EXERCISE DATA Start Marker
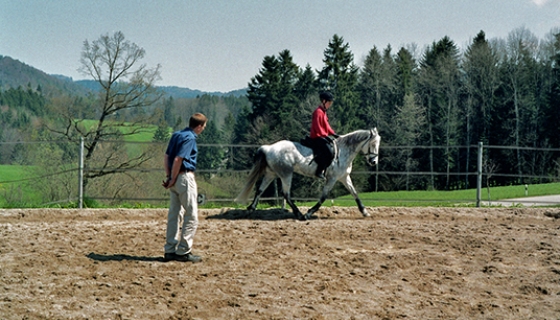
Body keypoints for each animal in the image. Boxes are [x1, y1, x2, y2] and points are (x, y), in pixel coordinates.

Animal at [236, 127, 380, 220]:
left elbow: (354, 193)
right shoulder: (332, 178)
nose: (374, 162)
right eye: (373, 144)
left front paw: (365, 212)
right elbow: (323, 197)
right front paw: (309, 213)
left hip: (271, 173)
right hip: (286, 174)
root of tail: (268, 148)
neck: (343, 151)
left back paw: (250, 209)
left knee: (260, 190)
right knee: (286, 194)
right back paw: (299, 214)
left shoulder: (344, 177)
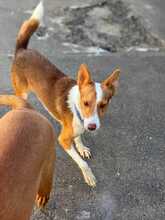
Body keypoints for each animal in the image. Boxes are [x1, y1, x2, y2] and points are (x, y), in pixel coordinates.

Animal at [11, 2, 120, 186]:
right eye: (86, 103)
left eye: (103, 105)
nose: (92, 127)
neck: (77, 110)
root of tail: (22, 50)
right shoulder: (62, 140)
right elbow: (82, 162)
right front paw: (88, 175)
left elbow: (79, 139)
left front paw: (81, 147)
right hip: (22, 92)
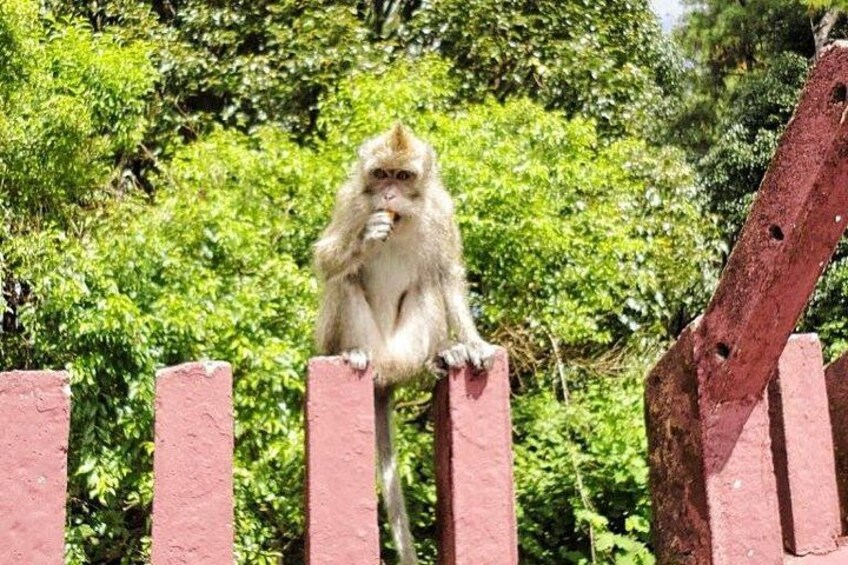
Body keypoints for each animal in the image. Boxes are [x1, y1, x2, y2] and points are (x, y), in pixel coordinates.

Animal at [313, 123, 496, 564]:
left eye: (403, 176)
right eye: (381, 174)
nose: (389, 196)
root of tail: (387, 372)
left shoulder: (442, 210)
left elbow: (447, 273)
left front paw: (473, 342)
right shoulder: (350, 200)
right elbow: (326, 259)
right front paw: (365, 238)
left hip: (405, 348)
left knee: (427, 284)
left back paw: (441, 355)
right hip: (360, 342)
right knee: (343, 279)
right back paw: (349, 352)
EXERCISE DATA End Marker
EXERCISE DATA Start Marker
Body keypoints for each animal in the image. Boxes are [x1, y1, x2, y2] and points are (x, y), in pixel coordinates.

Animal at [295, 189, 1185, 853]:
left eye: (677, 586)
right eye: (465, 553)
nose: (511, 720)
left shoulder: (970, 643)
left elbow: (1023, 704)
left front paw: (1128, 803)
EXERCISE DATA End Marker
EXERCISE DATA Start Marker
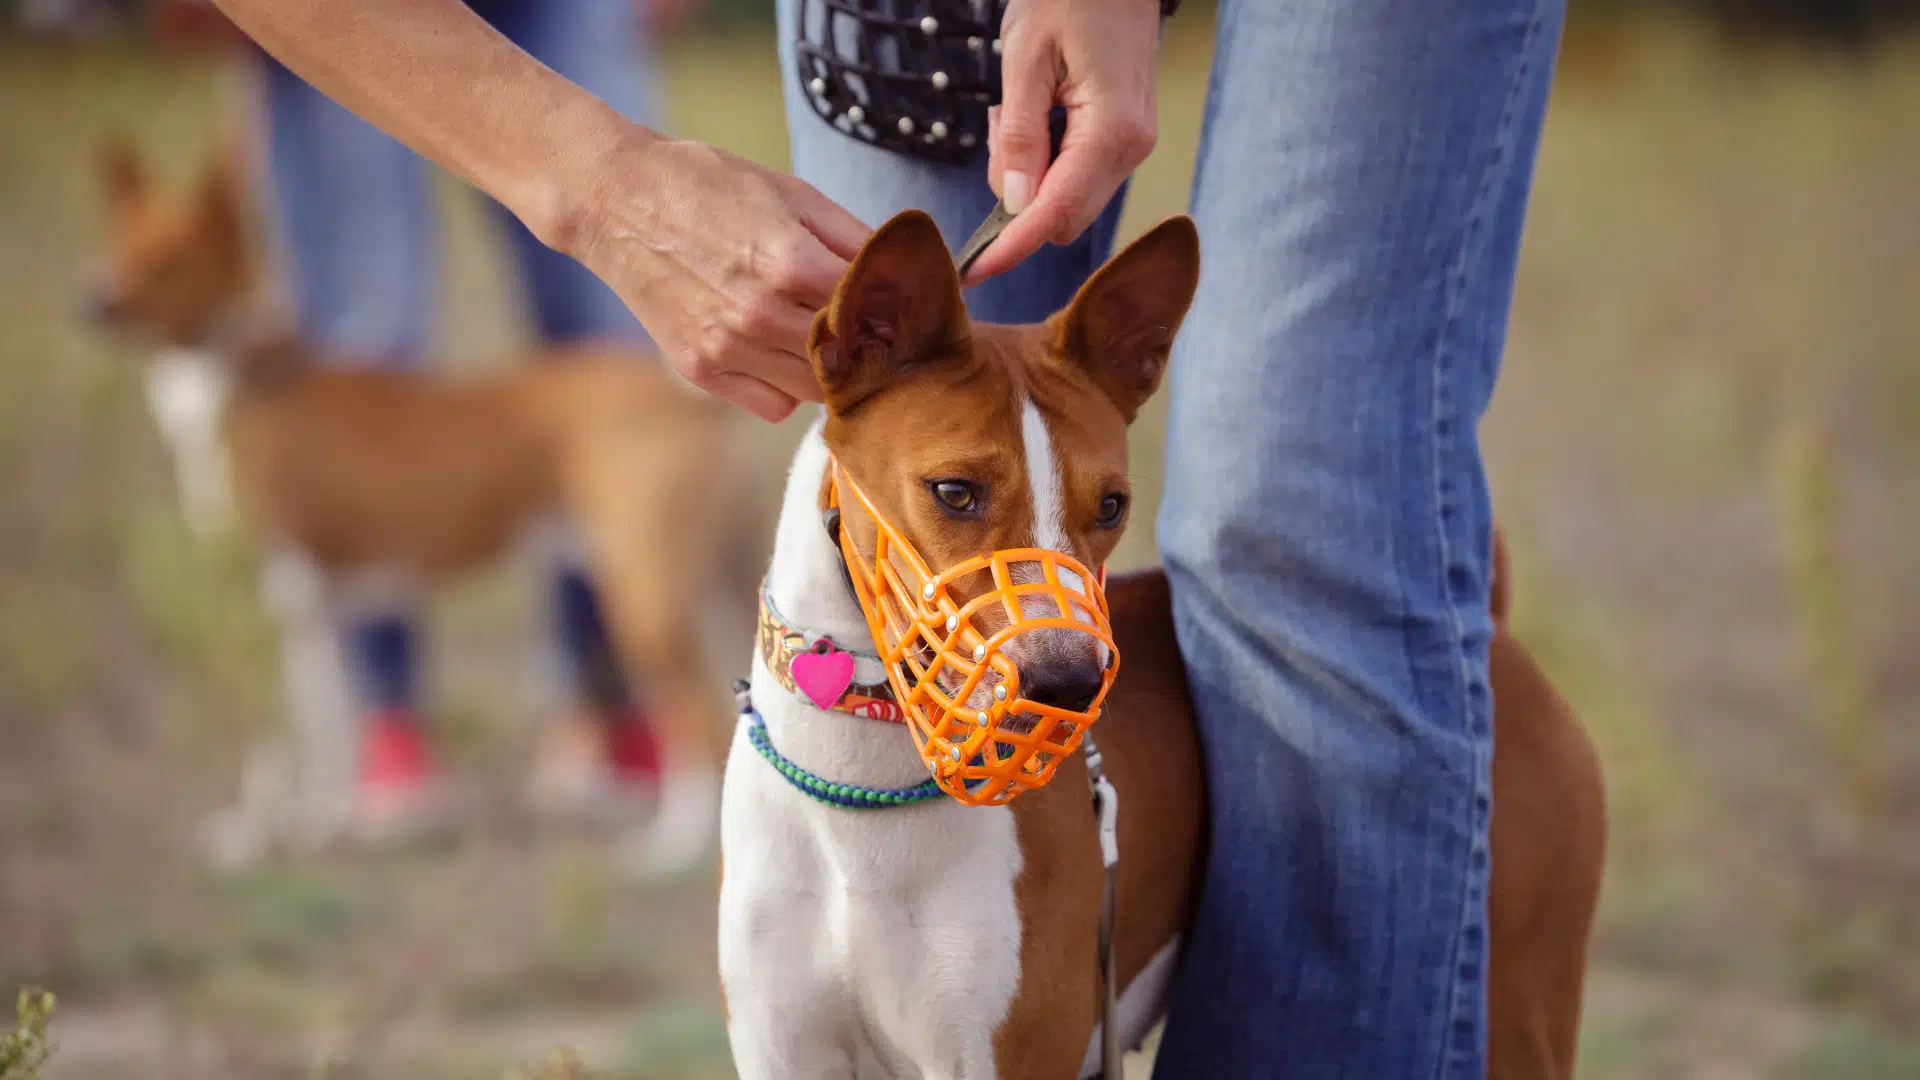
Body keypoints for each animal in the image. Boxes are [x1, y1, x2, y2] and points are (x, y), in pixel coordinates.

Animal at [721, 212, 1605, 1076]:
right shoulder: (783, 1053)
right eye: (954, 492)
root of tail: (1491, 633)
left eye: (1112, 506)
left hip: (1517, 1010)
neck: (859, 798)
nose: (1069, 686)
EXERCISE DATA End Marker
ACTIVITY. Reproduce the lines above beginning at the line that contains "left front paw: (81, 147)" and ending at the line that contains "right back paw: (349, 352)". No pictures.

RESULT.
left front paw: (81, 147)
right hip: (22, 92)
Body keypoints for each animal in the image. Boxes are [x1, y1, x2, y2] and points are (x, y), in pixel coordinates.

Animal at [313, 123, 496, 564]:
left eye: (403, 176)
right eye: (381, 174)
nose: (389, 196)
root of tail: (387, 372)
left shoulder: (442, 210)
left elbow: (447, 273)
left front paw: (473, 342)
right shoulder: (350, 200)
right elbow: (326, 259)
right front paw: (365, 238)
left hip: (405, 348)
left knee: (427, 284)
left back paw: (441, 355)
right hip: (360, 342)
right knee: (343, 279)
right back paw: (349, 352)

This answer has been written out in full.